Reha Çamuroğlu’ndan, “Devrim olsaydı, Türkiye’de solun birbirini kesme süreci
başlayacaktı”![39]
Hasan Bülent
Kahraman’dan, “Türkiye’de bir sol var; tarihi hayli eskiye, Meşrutiyet’e kadar
gidiyor… Fakat bu kişilerin, aydınlar, öncüler, bilenler olarak toplumsal bir
kitlesi, tabanı yok”![40]
Dicle
Üniversitesi Öğretim Üyesi Doç Dr. İlhan Kaya’dan, “Solun sorunu, özgürlükçü
olamamasında. Statükocu olmasında. Özgürlükler konusunda AKP’den geri
kalmasında. Hatta bazen MHP’nin bile gerisine düşmesinde… Solun sorunu, kendini
yenileyememesinde. Geçmişin paradigmaları ile değişen toplumu ve siyaseti
anlamaya çalışmasında. Hızla değişen toplumsal talepleri algılayamamasında.
Bunlara çözüm üretememesinde… Solun sorunu, çağdaş olamamasında. Zamanın ruhunu
okuyamamasında. Evrensel dili yakalayamamasında… Solun sorunu, sınıfsal
olmasında”![41],
“Tarih dışı”YMIŞ! “Birbirini kesecek”MİŞ!
“Tabanı yok”MUŞ! “Sorunu, sınıfsal olmasında”YMIŞ! Bu “zekâ küpleri”nden biri
kalkıp da “değişen toplumsal talepler”in “ne” olduğu; “zamanın ruhu”nun “neye”
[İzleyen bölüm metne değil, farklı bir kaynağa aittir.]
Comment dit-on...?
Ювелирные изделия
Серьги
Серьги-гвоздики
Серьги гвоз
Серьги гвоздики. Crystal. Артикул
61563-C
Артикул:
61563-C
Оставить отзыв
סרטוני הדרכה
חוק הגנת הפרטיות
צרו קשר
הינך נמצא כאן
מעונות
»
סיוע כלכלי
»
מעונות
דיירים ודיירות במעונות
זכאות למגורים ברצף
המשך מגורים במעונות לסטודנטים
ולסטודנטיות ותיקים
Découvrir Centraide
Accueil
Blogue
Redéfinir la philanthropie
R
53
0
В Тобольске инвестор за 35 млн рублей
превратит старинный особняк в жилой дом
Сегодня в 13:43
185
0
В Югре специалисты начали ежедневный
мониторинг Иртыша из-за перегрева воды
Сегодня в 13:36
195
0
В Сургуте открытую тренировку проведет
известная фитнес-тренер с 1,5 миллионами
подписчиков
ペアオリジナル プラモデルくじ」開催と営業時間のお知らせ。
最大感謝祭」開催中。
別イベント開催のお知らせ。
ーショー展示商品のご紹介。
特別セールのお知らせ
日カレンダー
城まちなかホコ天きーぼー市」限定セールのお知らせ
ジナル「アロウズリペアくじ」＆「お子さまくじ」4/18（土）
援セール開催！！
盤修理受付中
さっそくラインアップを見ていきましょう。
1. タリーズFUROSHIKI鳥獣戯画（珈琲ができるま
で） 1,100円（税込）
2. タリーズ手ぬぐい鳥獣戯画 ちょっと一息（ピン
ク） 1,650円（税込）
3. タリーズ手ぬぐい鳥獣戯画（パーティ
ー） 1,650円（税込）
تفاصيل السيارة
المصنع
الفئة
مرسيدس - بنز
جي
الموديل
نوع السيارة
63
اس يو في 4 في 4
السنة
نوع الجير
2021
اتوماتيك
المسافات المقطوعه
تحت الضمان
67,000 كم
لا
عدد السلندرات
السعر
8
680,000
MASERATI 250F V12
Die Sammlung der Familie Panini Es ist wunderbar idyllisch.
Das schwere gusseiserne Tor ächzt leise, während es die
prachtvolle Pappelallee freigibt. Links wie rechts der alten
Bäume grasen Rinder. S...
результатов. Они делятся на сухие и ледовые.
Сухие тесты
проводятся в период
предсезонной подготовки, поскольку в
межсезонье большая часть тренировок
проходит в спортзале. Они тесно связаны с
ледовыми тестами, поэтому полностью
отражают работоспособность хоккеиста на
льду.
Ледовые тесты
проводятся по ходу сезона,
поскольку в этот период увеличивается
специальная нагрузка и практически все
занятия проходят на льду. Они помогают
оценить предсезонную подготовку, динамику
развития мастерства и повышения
tekabül ettiği, “evrensel dil”in “neden” oluştuğu konusunda dişe dokunur bir
lâf söylese, emin olun ki gam yemeyeceğiz... Ama n’eylersiniz; büyük söz edip
hiçbir şey söylememe sanatı, ne yazık ki günün en gözde mesleği!
Sormadan
geçmemeli: Sınıfsal olmamalı da ne olmalı(yız)?! “Evrensel”? “Yerel”? “Küresel”?
“Küyerel”? “Bireysel”? “Ulusal”? Bir cevap verin, yahu!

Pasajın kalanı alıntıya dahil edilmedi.